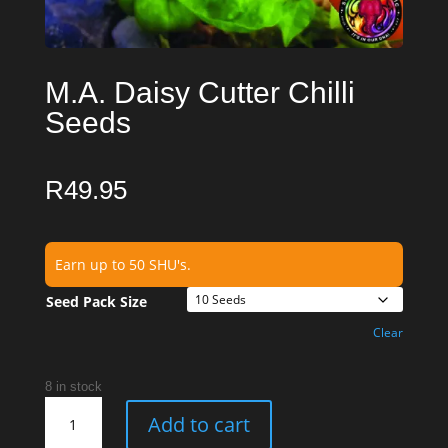
M.A. Daisy Cutter Chilli
Seeds
R
49.95
Earn up to 50 SHU's.
Seed Pack Size
Clear
8 in stock
M.A.
Add to cart
Daisy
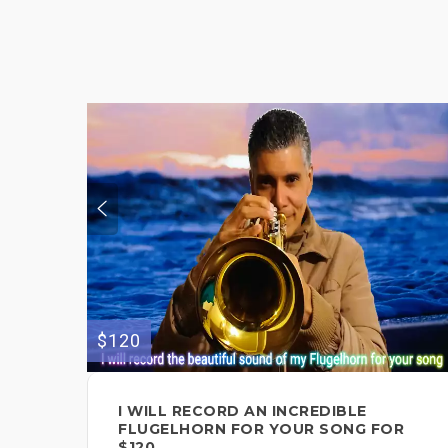
$120
I WILL RECORD AN INCREDIBLE
FLUGELHORN FOR YOUR SONG FOR
$120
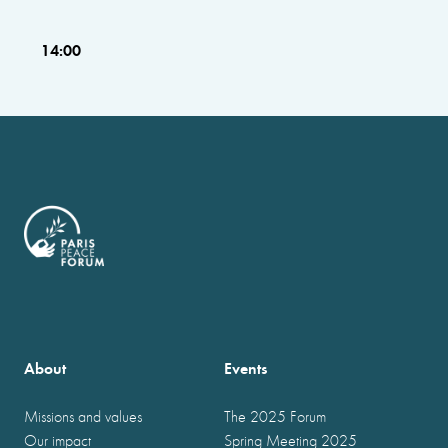
14:00
About
Events
Missions and values
The 2025 Forum
Our impact
Spring Meeting 2025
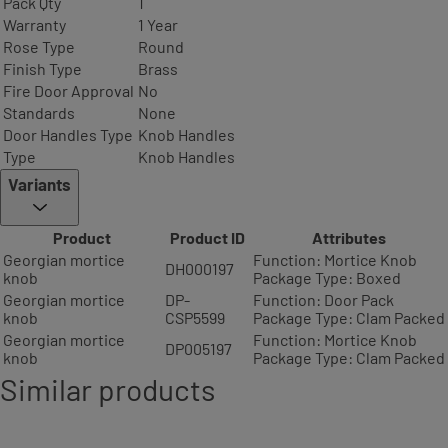
Pack Qty
1
Warranty
1 Year
Rose Type
Round
Finish Type
Brass
Fire Door Approval
No
Standards
None
Door Handles Type
Knob Handles
Type
Knob Handles
Variants
Product
Product ID
Attributes
Georgian mortice
Function: Mortice Knob
DH000197
knob
Package Type: Boxed
Georgian mortice
DP-
Function: Door Pack
knob
CSP5599
Package Type: Clam Packed
Georgian mortice
Function: Mortice Knob
DP005197
knob
Package Type: Clam Packed
Similar products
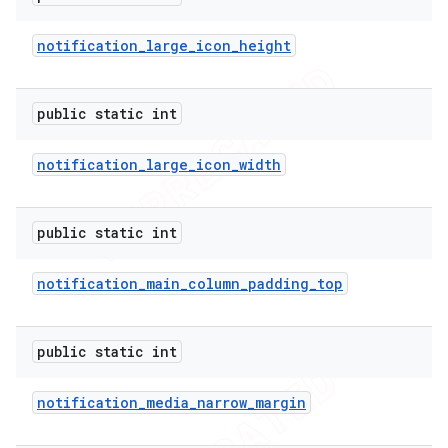
icker
notification
_
large
_
icon
_
height
public static int
notification
_
large
_
icon
_
width
public static int
notification
_
main
_
column
_
padding
_
top
public static int
notification
_
media
_
narrow
_
margin
nt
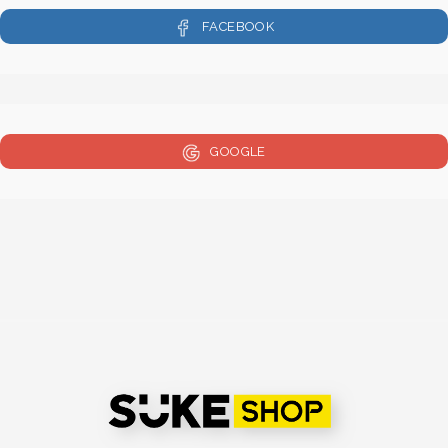
FACEBOOK
GOOGLE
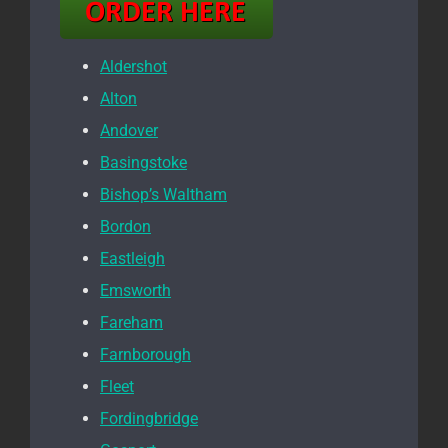
Aldershot
Alton
Andover
Basingstoke
Bishop’s Waltham
Bordon
Eastleigh
Emsworth
Fareham
Farnborough
Fleet
Fordingbridge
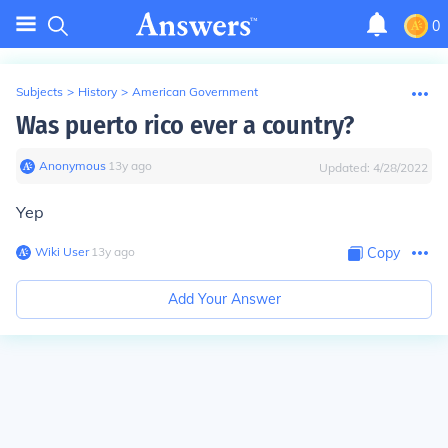
0
Subjects
>
History
>
American Government
Was puerto rico ever a country?
Anonymous
∙
13
y
ago
Updated:
4/28/2022
Yep
Wiki User
∙
13
y
ago
Copy
Add Your Answer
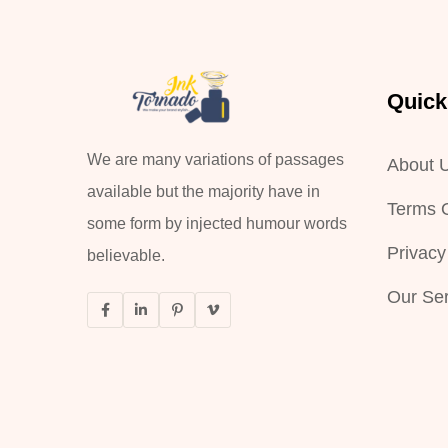
Quick
We are many variations of passages
About 
available but the majority have in
Terms O
some form by injected humour words
Privacy
believable.
Our Ser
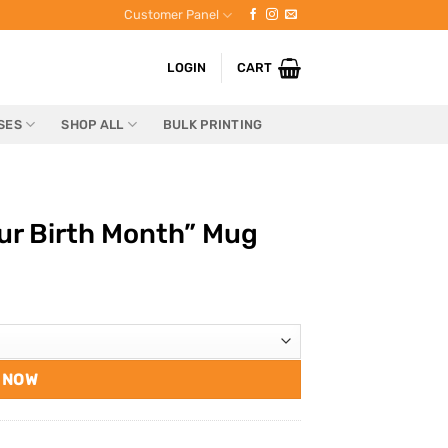
Customer Panel
LOGIN
CART
SES
SHOP ALL
BULK PRINTING
ur Birth Month” Mug
 NOW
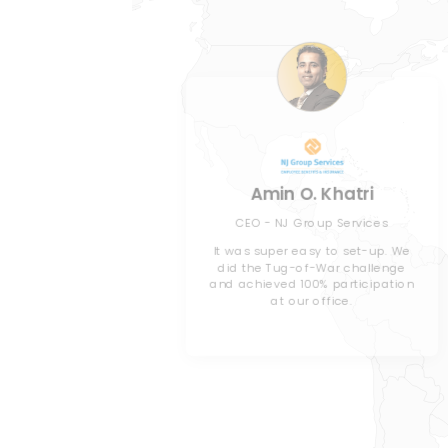
oe
Amin O. Khatri
 Habitat for
CEO - NJ Group Services
les County
It was super easy to set-up. We
did the Tug-of-War challenge
and achieved 100% participation
orporate
at our office.
’ve decided
 challenge
.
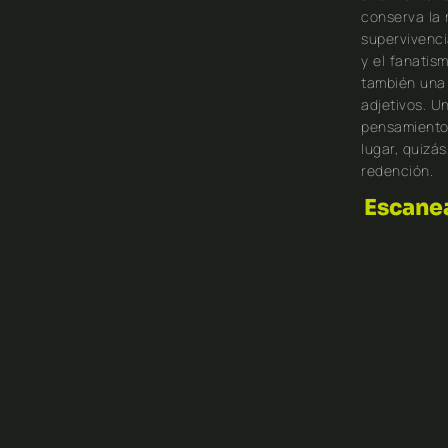
conserva la 
supervivenci
y el fanatis
también una 
adjetivos. Un
pensamiento,
lugar, quizá
redención.
Escanea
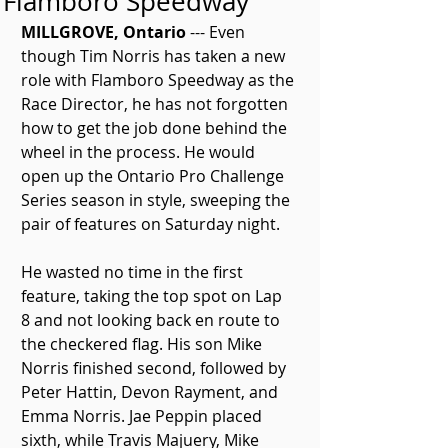
Flamboro Speedway
MILLGROVE, Ontario
 --- Even 
though Tim Norris has taken a new 
role with Flamboro Speedway as the 
Race Director, he has not forgotten 
how to get the job done behind the 
wheel in the process. He would 
open up the Ontario Pro Challenge 
Series season in style, sweeping the 
pair of features on Saturday night.
He wasted no time in the first 
feature, taking the top spot on Lap 
8 and not looking back en route to 
the checkered flag. His son Mike 
Norris finished second, followed by 
Peter Hattin, Devon Rayment, and 
Emma Norris. Jae Peppin placed 
sixth, while Travis Majuery, Mike 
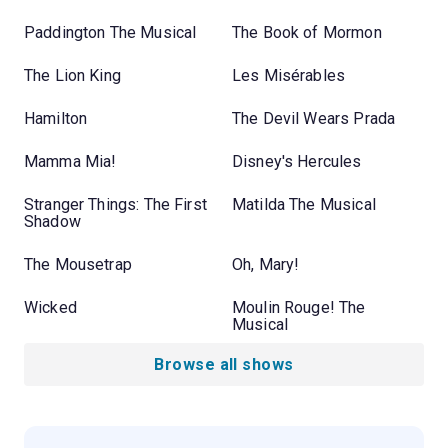
Paddington The Musical
The Book of Mormon
The Lion King
Les Misérables
Hamilton
The Devil Wears Prada
Mamma Mia!
Disney's Hercules
Stranger Things: The First
Matilda The Musical
Shadow
The Mousetrap
Oh, Mary!
Wicked
Moulin Rouge! The
Musical
Browse all shows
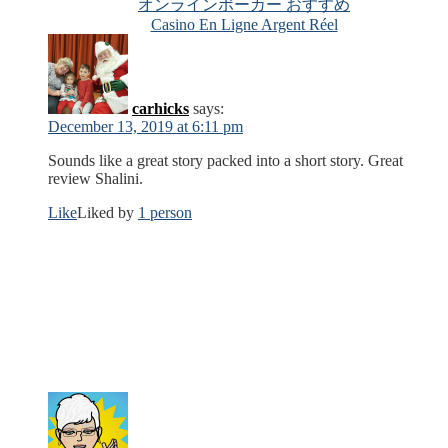
オンラインポーカー おすすめ
Casino En Ligne Argent Réel
carhicks
says:
December 13, 2019 at 6:11 pm
Sounds like a great story packed into a short story. Great
review Shalini.
Like
Liked by
1 person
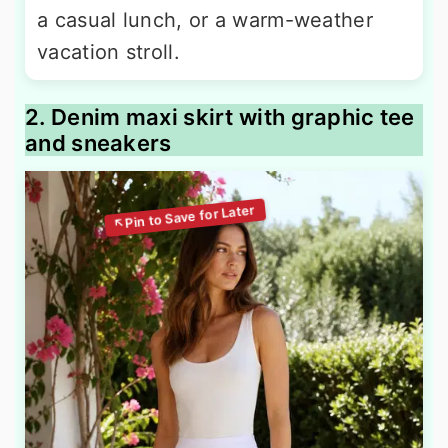
a casual lunch, or a warm-weather
vacation stroll.
2. Denim maxi skirt with graphic tee
and sneakers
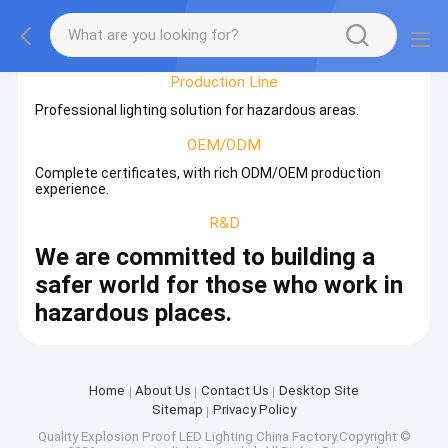
Factory Tour
Production Line
Professional lighting solution for hazardous areas.
OEM/ODM
Complete certificates, with rich ODM/OEM production
experience.
R&D
We are committed to building a
safer world for those who work in
hazardous places.
Home
About Us
Contact Us
Desktop Site
Sitemap
Privacy Policy
Quality
Explosion Proof LED Lighting
China Factory.Copyright ©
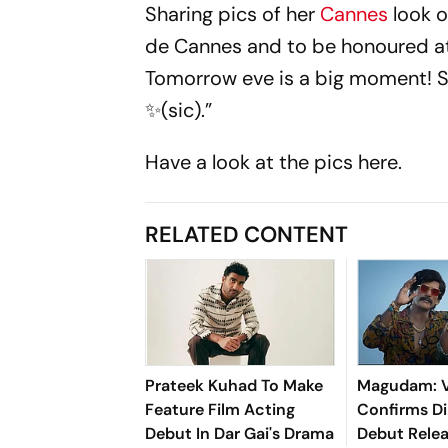
Sharing pics of her
Cannes
look o
de Cannes and to be honoured at
Tomorrow eve is a big moment! S
✨(sic).”
Have a look at the pics here.
RELATED CONTENT
Prateek Kuhad To Make
Magudam: V
Feature Film Acting
Confirms Di
Debut In Dar Gai's Drama
Debut Releas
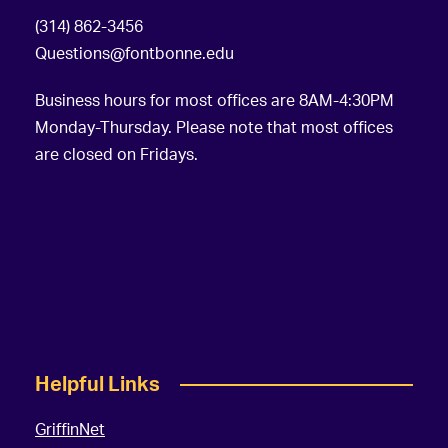
(314) 862-3456
Questions@fontbonne.edu
Business hours for most offices are 8AM-4:30PM
Monday-Thursday. Please note that most offices
are closed on Fridays.
Helpful Links
GriffinNet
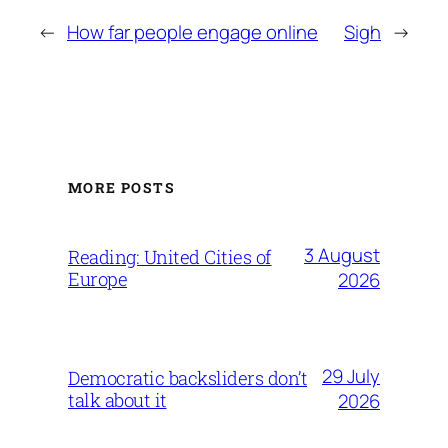
←
How far people engage online
Sigh
→
MORE POSTS
3 August
Reading: United Cities of
Europe
2026
29 July
Democratic backsliders don’t
talk about it
2026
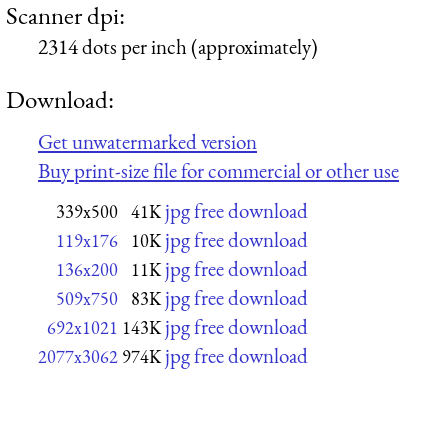
Scanner dpi:
2314 dots per inch (approximately)
Download:
Get unwatermarked version
Buy print-size file for commercial or other use
jpg free download
339x500
41K
jpg free download
119x176
10K
jpg free download
136x200
11K
jpg free download
509x750
83K
jpg free download
692x1021
143K
jpg free download
2077x3062
974K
● ● ● ●
Look through the entries and find each line that has the string "Mike". Copy those lines.

the checkered flag. His son Mike 
sixth, while Travis Majuery, Mike 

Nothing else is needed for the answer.